Гримм. Блистающий фаллос, так я в шутку называл свою слоновую башню. Я вынужден был опуститься с нее вниз всего единственный раз, и тем самим навек загубил свою бессмертную душу. Мне кажется, что и мир пошел пеплом как раз из-за меня!
Лодовико (бросается к нему). Ах, как интересно, расскажите, прошу вас, об этом подробнее!
Гримм. Вы на этом настаиваете?
Лодовико (добродушно). Ну что вы, как я могу настаивать, я всего лишь великодушно прошу!
Гримм. А, вот оно что?! ну раз так, то я, пожалуй, расскажу вам все в мельчайших подробностях; в конце концов, надо ведь кому-то узнать все об этой мерзкой истории!
Лодовико. Вы называете ее мерзкой?
Гримм. А разве она не мерзка? Разве то, что я содеял в театре, не достойно всяческого и однозначного порицания?
Лодовико. Не знаю. Вы оказались в театре?
Гримм. Единственный раз в жизни.
Лодовико. Зачем?
Гримм. Я ведь был драматургом, и должен был хоть однажды увидеть, что это такое?!
Лодовико. И вы покинули свою башню из слоновой кости?

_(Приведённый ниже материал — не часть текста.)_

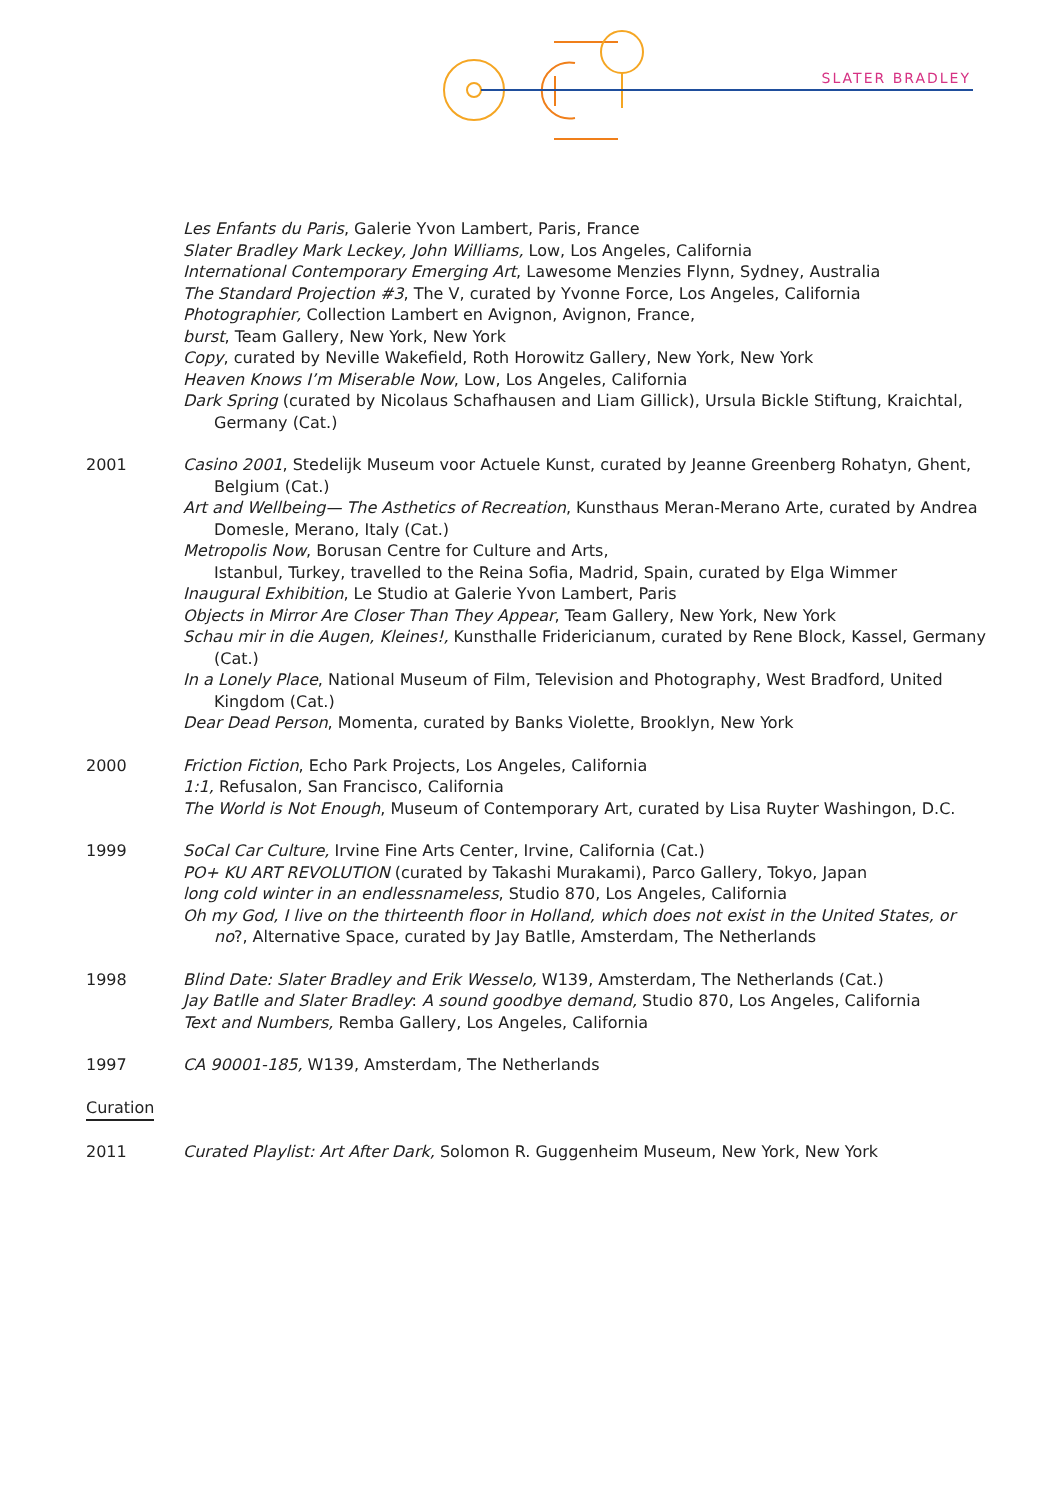SLATER BRADLEY
Les Enfants du Paris, Galerie Yvon Lambert, Paris, France
Slater Bradley Mark Leckey, John Williams, Low, Los Angeles, California
International Contemporary Emerging Art, Lawesome Menzies Flynn, Sydney, Australia
The Standard Projection #3, The V, curated by Yvonne Force, Los Angeles, California
Photographier, Collection Lambert en Avignon, Avignon, France,
burst, Team Gallery, New York, New York
Copy, curated by Neville Wakefield, Roth Horowitz Gallery, New York, New York
Heaven Knows I’m Miserable Now, Low, Los Angeles, California
Dark Spring (curated by Nicolaus Schafhausen and Liam Gillick), Ursula Bickle Stiftung, Kraichtal, Germany (Cat.)
2001 Casino 2001, Stedelijk Museum voor Actuele Kunst, curated by Jeanne Greenberg Rohatyn, Ghent, Belgium (Cat.)
Art and Wellbeing— The Asthetics of Recreation, Kunsthaus Meran-Merano Arte, curated by Andrea Domesle, Merano, Italy (Cat.)
Metropolis Now, Borusan Centre for Culture and Arts,
Istanbul, Turkey, travelled to the Reina Sofia, Madrid, Spain, curated by Elga Wimmer
Inaugural Exhibition, Le Studio at Galerie Yvon Lambert, Paris
Objects in Mirror Are Closer Than They Appear, Team Gallery, New York, New York
Schau mir in die Augen, Kleines!, Kunsthalle Fridericianum, curated by Rene Block, Kassel, Germany (Cat.)
In a Lonely Place, National Museum of Film, Television and Photography, West Bradford, United Kingdom (Cat.)
Dear Dead Person, Momenta, curated by Banks Violette, Brooklyn, New York
2000 Friction Fiction, Echo Park Projects, Los Angeles, California
1:1, Refusalon, San Francisco, California
The World is Not Enough, Museum of Contemporary Art, curated by Lisa Ruyter Washingon, D.C.
1999 SoCal Car Culture, Irvine Fine Arts Center, Irvine, California (Cat.)
PO+ KU ART REVOLUTION (curated by Takashi Murakami), Parco Gallery, Tokyo, Japan
long cold winter in an endlessnameless, Studio 870, Los Angeles, California
Oh my God, I live on the thirteenth floor in Holland, which does not exist in the United States, or no?, Alternative Space, curated by Jay Batlle, Amsterdam, The Netherlands
1998 Blind Date: Slater Bradley and Erik Wesselo, W139, Amsterdam, The Netherlands (Cat.)
Jay Batlle and Slater Bradley: A sound goodbye demand, Studio 870, Los Angeles, California
Text and Numbers, Remba Gallery, Los Angeles, California
1997 CA 90001-185, W139, Amsterdam, The Netherlands
Curation
2011 Curated Playlist: Art After Dark, Solomon R. Guggenheim Museum, New York, New York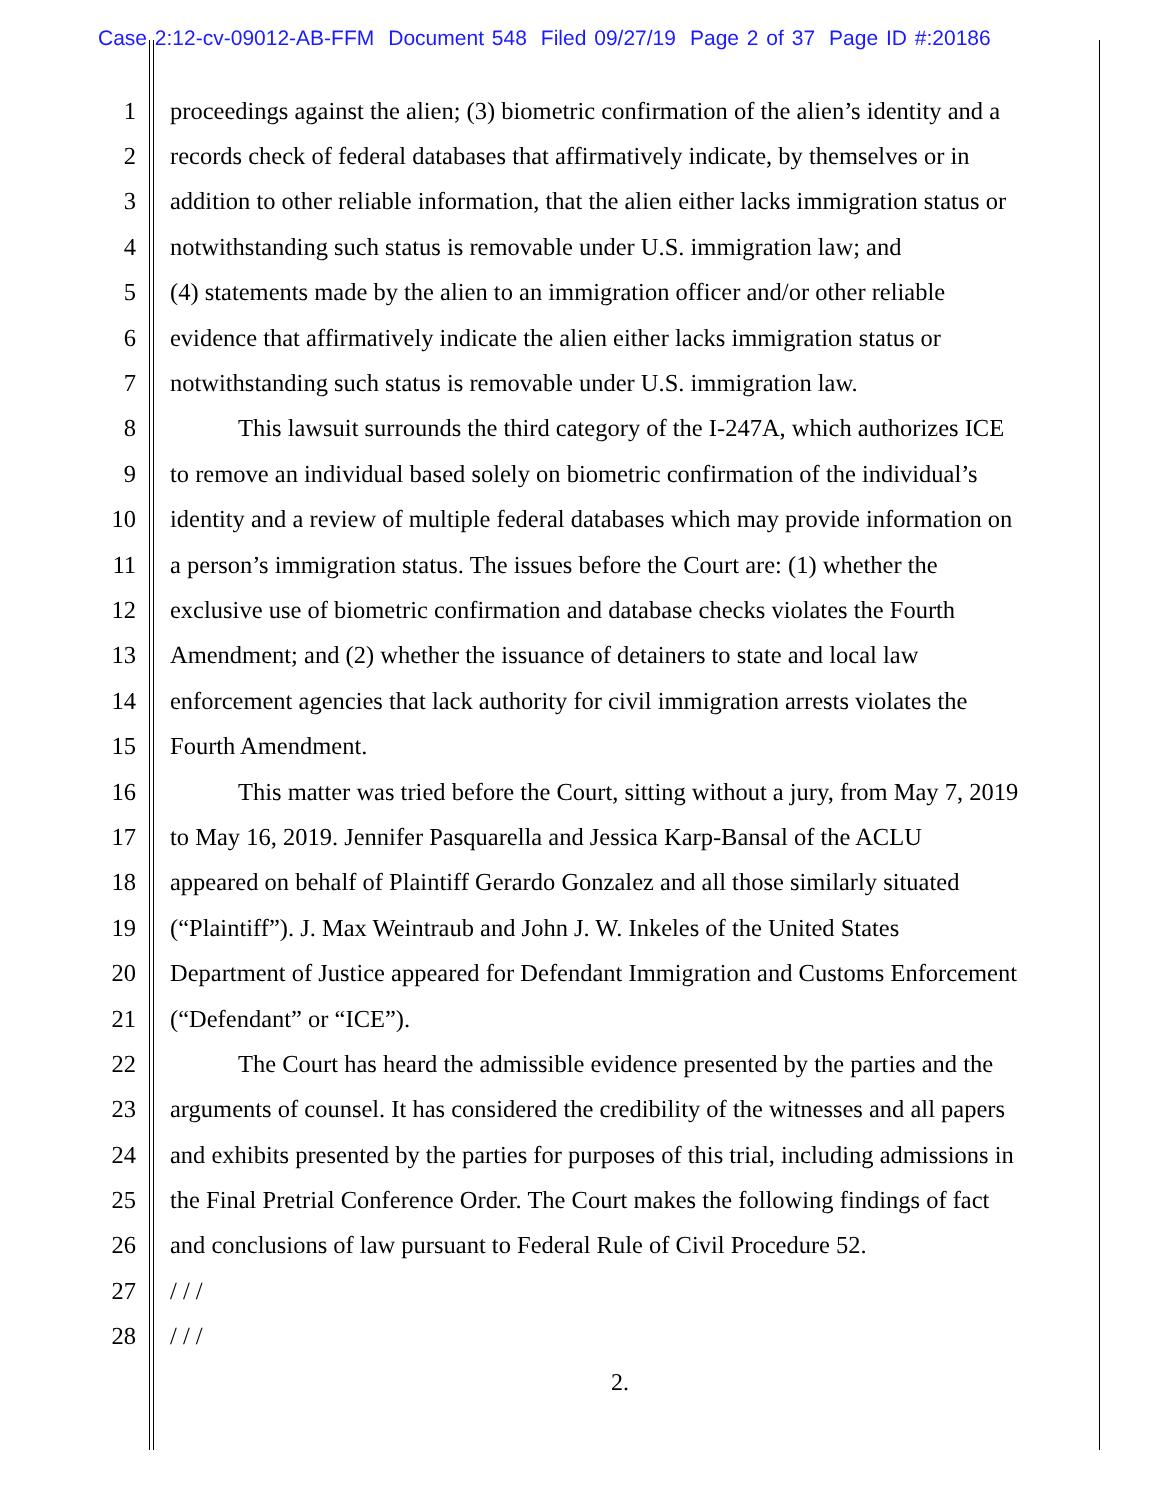Case 2:12-cv-09012-AB-FFM Document 548 Filed 09/27/19 Page 2 of 37 Page ID #:20186
1 proceedings against the alien; (3) biometric confirmation of the alien’s identity and a
2 records check of federal databases that affirmatively indicate, by themselves or in
3 addition to other reliable information, that the alien either lacks immigration status or
4 notwithstanding such status is removable under U.S. immigration law; and
5 (4) statements made by the alien to an immigration officer and/or other reliable
6 evidence that affirmatively indicate the alien either lacks immigration status or
7 notwithstanding such status is removable under U.S. immigration law.
8 This lawsuit surrounds the third category of the I-247A, which authorizes ICE
9 to remove an individual based solely on biometric confirmation of the individual’s
10 identity and a review of multiple federal databases which may provide information on
11 a person’s immigration status. The issues before the Court are: (1) whether the
12 exclusive use of biometric confirmation and database checks violates the Fourth
13 Amendment; and (2) whether the issuance of detainers to state and local law
14 enforcement agencies that lack authority for civil immigration arrests violates the
15 Fourth Amendment.
16 This matter was tried before the Court, sitting without a jury, from May 7, 2019
17 to May 16, 2019. Jennifer Pasquarella and Jessica Karp-Bansal of the ACLU
18 appeared on behalf of Plaintiff Gerardo Gonzalez and all those similarly situated
19 (“Plaintiff”). J. Max Weintraub and John J. W. Inkeles of the United States
20 Department of Justice appeared for Defendant Immigration and Customs Enforcement
21 (“Defendant” or “ICE”).
22 The Court has heard the admissible evidence presented by the parties and the
23 arguments of counsel. It has considered the credibility of the witnesses and all papers
24 and exhibits presented by the parties for purposes of this trial, including admissions in
25 the Final Pretrial Conference Order. The Court makes the following findings of fact
26 and conclusions of law pursuant to Federal Rule of Civil Procedure 52.
27 / / /
28 / / /
2.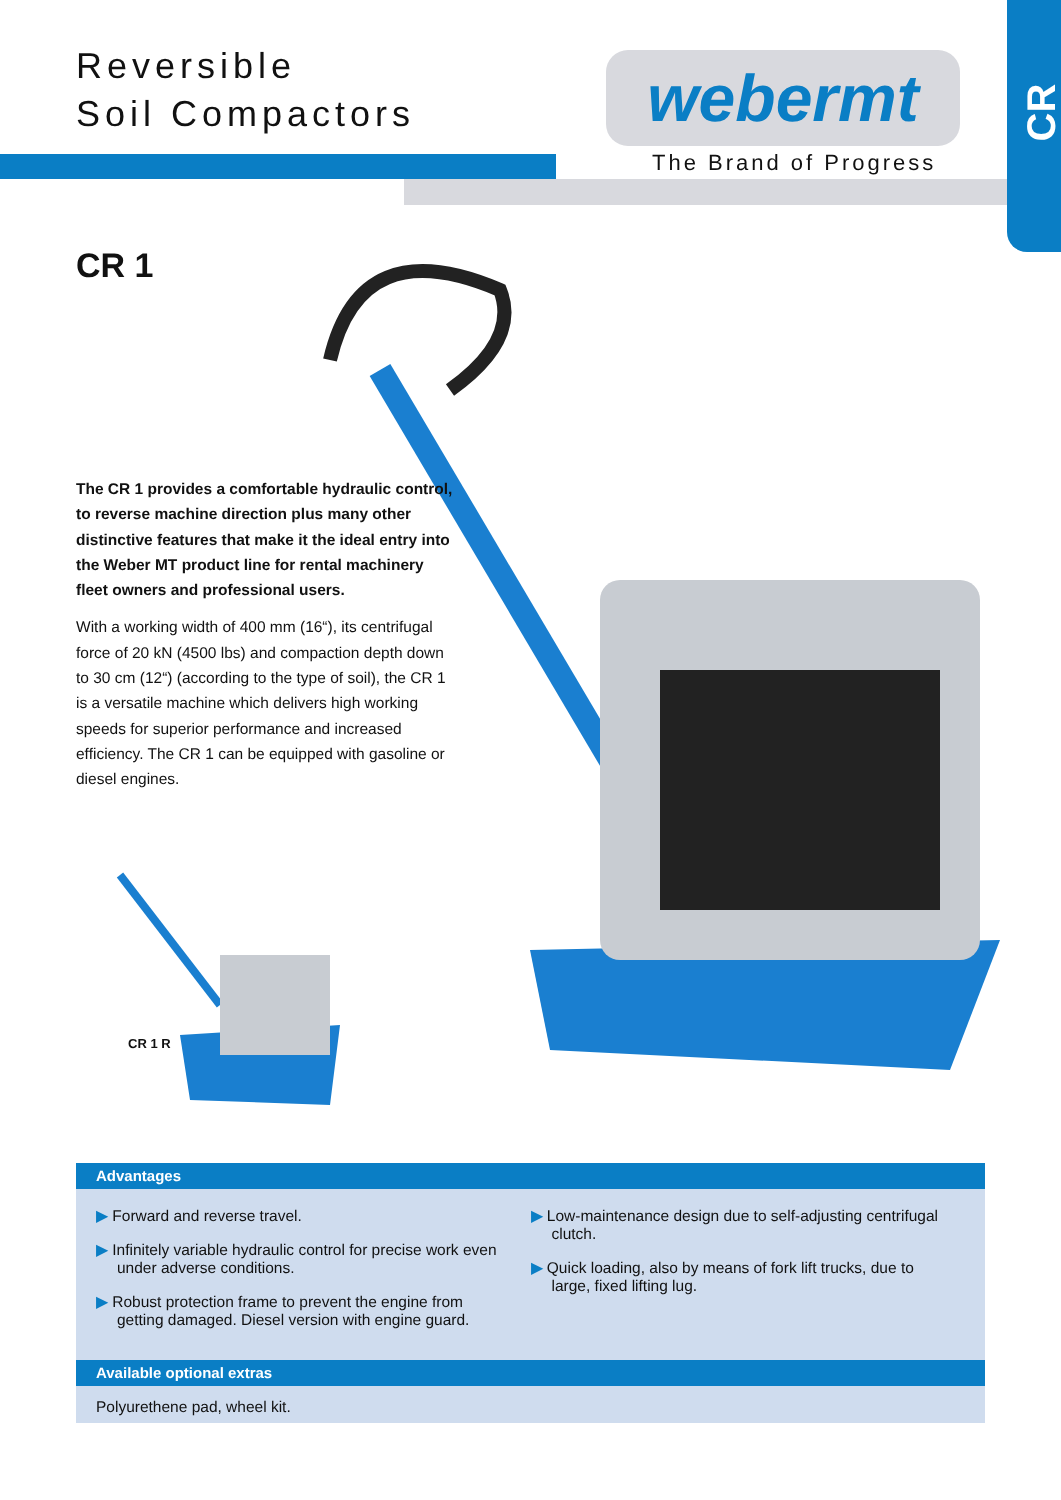Reversible
Soil Compactors
webermt
The Brand of Progress
CR
CR 1
The CR 1 provides a comfortable hydraulic control, to reverse machine direction plus many other distinctive features that make it the ideal entry into the Weber MT product line for rental machinery fleet owners and professional users.
With a working width of 400 mm (16“), its centrifugal force of 20 kN (4500 lbs) and compaction depth down to 30 cm (12“) (according to the type of soil), the CR 1 is a versatile machine which delivers high working speeds for superior performance and increased efficiency. The CR 1 can be equipped with gasoline or diesel engines.
CR 1 R
Advantages
▶ Forward and reverse travel.
▶ Infinitely variable hydraulic control for precise work even under adverse conditions.
▶ Robust protection frame to prevent the engine from getting damaged. Diesel version with engine guard.
▶ Low-maintenance design due to self-adjusting centrifugal clutch.
▶ Quick loading, also by means of fork lift trucks, due to large, fixed lifting lug.
Available optional extras
Polyurethene pad, wheel kit.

Гримм. Свой мерзкий, опухший от гордыне и от вынужденного воздержания, засиженный голубями и воронами, блестящий в лучах полдневного, а также закатного и восходного солнца фаллос? Да, я покинул его!
Лодовико. И спустились на землю?
Гримм. И спустился на землю.
Лодовико. И оказались в театре?
Гримм. И оказался в театре.
Лодовико. И увидели все своими глазами?
Гримм. И увидел все своими глазами.
Лодовико. И не умерли от страха при виде всей этой роскоши, блеска золота на потолке, бархата кулис, глубины лож и партера, блеска публики и украшений на руках и иных частях тела у женщин?
Гримм. Поначалу, конечно, умер от неожиданности и от контраста, ибо сравнить свой засиженный птицами фаллос, свой столб гордыни, свою обитель полубезумного литератора с этим храмом искусств, с этой обителью Талии и Мельпомены было, конечно же, невозможно. Но я все же в некотором роде был драматургом, автором пьес, которые пока хоть и не шли на сцене, но писались именно для театра, и в этом смысле я был там главным действующим лицом.
Лодовико. Были главным действующим лицом?
Гримм. Да, был, несмотря на свою бледность и весь свой полубезумный вид, самым главным человеком среди всех, находившихся в зале, и актеры это моментально почувствовали.
Лодовико. Вы говорите, что актеры моментально почувствовали, что вы для них самый главный?
Гримм. Да, они моментально вычислили меня. Актеры ведь все прекрасно видят со сцены. Их обмануть невозможно, они подмечают малейшее отклонение в поведении зрителей, и, разумеется, они сразу же поняли, кто я такой, и играли только лишь для меня.
Лодовико. Вы в этом уверены?
Гримм. Совершенно. По существу, спектакль, а это была комедия, написанная моим гениальным предшественником лет полтораста назад, превратился в мой собственный творческий вечер. Все мои собственные, уже написанные, но пока что не поставленные на сцене комедии, были неким таинственным образом прочитаны и пропущены через сердце и душу актерами, которые поняли, что я даю им фантастический шанс сыграть эти вещи через несколько лет, когда меня уже не будет, в новом, обновленном театре, реформатором которого я являюсь. Они поняли всю мою высоту, всю мою гениальность, и одновременно все мое одиночество, всю отверженность, которыми я заплатил за совершенно новую, обновленную драматургию. И поэтому, окончив спектакль, они, все до единого, вышли на сцену, и, даже не дожидаясь аплодисментов зрителей, начали аплодировать мне одному.